Pitch perfect | Education | insightonbusiness.com
In the New North region, higher education officials know that encouraging entrepreneurship is one of the strongest ways to support the local economy and help reduce the loss of young talent through “brain drain.”
And they’re actively working on new programs, majors and workshops to help engage students who are interested in innovating and creating change from their own backyards, whether the reach is local or global.
The University of Wisconsin-Green Bay’s new Cofrin Technology and Education Center, planned for 2026, will include a brand new Center for Entrepreneurship and Innovation to be a “headquarters for our campus-wide efforts” to engage multiple disciplines in entrepreneurial learning, says Mathew Dornbush, dean of the Austin E. Cofrin School of Business.
With new schools of engineering and nursing, and rapidly-growing computer science and health science programs, entrepreneurship programs are “critically important to reaching those other groups that have different skillsets and need that foundation for business initiation that our entrepreneurship program can provide them,” Dornbush says. “That’s a really important strategy that we’re trying to pursue here at UW-Green Bay.”
The university currently has a bachelor’s in business administration program with an entrepreneurial emphasis, an entrepreneurship certificate, and is in the process of adding a 30-credit minor. It is redesigning its entrepreneurship curriculum to build on the experiential and applied learning process of the program.
“That’s really where we see the future of education, and entrepreneurship is clearly critical to that,” Dornbush says.

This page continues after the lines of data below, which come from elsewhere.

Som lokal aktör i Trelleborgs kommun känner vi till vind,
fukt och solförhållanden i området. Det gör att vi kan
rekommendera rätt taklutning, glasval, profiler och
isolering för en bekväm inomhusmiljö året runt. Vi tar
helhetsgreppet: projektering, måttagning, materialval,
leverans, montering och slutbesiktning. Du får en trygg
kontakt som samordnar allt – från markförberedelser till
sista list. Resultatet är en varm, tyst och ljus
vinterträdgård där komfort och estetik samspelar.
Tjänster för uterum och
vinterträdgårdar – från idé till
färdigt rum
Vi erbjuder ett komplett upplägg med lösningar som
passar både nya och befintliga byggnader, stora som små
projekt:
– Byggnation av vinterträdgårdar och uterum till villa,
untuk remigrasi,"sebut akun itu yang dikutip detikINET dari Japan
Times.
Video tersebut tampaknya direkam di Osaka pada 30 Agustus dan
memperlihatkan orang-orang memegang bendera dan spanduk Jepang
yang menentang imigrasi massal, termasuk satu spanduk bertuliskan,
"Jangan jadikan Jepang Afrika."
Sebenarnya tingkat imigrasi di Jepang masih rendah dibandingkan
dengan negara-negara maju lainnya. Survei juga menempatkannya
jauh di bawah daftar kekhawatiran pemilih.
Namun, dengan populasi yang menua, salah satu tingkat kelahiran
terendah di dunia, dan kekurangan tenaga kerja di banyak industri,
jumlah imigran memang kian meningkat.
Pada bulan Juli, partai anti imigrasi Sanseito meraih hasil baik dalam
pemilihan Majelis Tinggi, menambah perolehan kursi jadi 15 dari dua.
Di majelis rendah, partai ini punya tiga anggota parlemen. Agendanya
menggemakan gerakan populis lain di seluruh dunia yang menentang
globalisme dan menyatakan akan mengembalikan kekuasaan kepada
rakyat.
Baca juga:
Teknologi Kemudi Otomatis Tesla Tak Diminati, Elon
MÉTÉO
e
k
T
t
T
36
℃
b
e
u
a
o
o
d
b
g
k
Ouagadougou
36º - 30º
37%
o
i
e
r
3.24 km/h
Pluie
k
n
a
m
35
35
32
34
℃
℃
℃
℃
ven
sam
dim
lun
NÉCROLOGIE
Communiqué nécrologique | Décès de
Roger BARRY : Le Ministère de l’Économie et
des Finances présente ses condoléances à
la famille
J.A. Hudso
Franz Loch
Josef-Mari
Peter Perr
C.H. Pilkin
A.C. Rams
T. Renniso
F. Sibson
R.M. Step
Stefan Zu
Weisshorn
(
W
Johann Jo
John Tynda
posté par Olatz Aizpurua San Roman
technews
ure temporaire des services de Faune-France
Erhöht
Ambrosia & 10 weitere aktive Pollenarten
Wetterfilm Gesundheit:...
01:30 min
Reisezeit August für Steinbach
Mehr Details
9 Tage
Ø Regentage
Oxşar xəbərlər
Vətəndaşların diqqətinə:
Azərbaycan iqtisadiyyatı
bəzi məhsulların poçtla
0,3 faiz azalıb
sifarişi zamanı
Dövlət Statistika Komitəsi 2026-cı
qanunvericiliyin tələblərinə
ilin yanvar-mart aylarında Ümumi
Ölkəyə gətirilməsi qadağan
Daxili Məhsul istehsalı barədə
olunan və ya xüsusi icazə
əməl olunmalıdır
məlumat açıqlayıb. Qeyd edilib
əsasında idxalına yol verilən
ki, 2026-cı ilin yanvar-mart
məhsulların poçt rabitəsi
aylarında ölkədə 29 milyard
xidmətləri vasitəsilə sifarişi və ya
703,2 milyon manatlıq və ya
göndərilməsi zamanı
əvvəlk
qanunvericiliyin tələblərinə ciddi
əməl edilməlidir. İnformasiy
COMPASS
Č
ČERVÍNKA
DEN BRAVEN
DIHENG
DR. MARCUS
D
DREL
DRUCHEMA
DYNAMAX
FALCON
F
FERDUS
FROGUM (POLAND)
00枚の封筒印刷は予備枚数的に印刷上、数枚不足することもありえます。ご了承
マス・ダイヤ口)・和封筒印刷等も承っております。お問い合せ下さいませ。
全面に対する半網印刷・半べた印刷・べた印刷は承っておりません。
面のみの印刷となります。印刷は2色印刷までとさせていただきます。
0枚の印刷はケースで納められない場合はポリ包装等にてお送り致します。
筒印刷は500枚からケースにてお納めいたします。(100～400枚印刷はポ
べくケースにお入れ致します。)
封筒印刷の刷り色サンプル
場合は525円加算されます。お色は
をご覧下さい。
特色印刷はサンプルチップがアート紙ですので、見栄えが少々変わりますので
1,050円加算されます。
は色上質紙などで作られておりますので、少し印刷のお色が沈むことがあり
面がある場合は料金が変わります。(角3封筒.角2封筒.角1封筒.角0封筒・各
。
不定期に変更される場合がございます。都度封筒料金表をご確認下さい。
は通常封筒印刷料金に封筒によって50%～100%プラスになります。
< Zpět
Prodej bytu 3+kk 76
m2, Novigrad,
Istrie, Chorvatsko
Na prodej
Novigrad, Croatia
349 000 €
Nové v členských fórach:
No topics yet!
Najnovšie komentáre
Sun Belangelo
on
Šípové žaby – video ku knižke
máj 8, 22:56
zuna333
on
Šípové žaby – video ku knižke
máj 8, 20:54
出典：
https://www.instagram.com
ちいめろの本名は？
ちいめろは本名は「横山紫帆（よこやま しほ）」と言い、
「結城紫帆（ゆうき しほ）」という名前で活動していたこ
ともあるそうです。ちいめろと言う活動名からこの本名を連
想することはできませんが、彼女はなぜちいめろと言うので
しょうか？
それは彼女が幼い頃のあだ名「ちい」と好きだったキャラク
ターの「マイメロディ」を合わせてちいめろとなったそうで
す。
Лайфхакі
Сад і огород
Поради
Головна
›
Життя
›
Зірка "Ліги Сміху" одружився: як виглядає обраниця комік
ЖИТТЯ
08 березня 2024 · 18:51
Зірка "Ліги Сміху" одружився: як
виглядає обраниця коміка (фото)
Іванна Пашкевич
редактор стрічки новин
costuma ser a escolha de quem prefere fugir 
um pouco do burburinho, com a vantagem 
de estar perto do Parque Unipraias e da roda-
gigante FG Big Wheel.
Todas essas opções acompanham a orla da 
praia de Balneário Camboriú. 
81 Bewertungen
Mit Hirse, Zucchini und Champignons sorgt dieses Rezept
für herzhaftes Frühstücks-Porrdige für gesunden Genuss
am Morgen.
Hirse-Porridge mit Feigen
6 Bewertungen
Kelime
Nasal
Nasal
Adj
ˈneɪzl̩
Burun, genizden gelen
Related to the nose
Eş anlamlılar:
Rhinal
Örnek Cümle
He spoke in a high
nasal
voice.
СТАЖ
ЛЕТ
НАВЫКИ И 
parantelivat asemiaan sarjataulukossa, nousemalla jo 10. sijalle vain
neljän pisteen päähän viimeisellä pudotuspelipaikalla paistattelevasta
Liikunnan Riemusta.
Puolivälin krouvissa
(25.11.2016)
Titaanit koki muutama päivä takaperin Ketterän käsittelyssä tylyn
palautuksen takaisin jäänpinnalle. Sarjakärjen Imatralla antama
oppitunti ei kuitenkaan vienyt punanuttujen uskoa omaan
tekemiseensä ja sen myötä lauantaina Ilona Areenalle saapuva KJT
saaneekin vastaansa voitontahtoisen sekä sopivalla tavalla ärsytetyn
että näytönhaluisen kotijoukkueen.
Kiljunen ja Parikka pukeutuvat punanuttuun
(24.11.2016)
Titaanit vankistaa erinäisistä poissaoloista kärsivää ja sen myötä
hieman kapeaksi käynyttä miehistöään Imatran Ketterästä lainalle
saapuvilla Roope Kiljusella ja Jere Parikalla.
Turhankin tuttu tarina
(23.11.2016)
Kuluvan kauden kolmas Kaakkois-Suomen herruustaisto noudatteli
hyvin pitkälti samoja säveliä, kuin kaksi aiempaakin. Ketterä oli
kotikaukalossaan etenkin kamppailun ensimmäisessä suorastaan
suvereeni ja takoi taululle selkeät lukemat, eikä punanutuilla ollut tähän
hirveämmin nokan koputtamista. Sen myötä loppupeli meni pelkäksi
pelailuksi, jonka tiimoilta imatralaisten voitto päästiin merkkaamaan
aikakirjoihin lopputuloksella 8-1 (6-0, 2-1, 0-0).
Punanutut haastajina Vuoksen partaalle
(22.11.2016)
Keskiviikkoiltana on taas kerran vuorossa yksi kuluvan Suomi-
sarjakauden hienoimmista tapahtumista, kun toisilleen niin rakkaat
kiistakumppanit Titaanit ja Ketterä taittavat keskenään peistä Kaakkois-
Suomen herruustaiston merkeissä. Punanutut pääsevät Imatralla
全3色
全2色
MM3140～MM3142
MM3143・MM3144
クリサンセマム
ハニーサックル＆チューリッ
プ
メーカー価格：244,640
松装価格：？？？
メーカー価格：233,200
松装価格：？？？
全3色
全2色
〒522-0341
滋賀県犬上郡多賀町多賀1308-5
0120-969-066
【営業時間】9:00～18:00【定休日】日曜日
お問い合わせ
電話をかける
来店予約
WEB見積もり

The region has so many industries seeking solutions to issues they encounter, whether it’s small manufacturers creating products for dairy farms or digital entrepreneurs creating new apps, says Paul Werner, assistant teaching professor at UW-Green Bay. Younger students also are seeking more independence with their income and futures.
“Entrepreneurship is very robust in Northeast Wisconsin, and a lot of the students are choosing entrepreneurship because they want to have more agency,” Werner says.
With leading organizations like Schreiber Foods, Schneider, KI, Green Bay Packaging and of course the Green Bay Packers, “we really feel like it’s part of our responsibility to make sure that that sort of culture is carried on into the future to assure continued prosperity for the region,” Dornbush says.
UW-Green Bay also works closely with partners like TitletownTech, the Urban Hub, and Wisys, Dornbush adds, and the university aims to help facilitate more of those types of partnerships.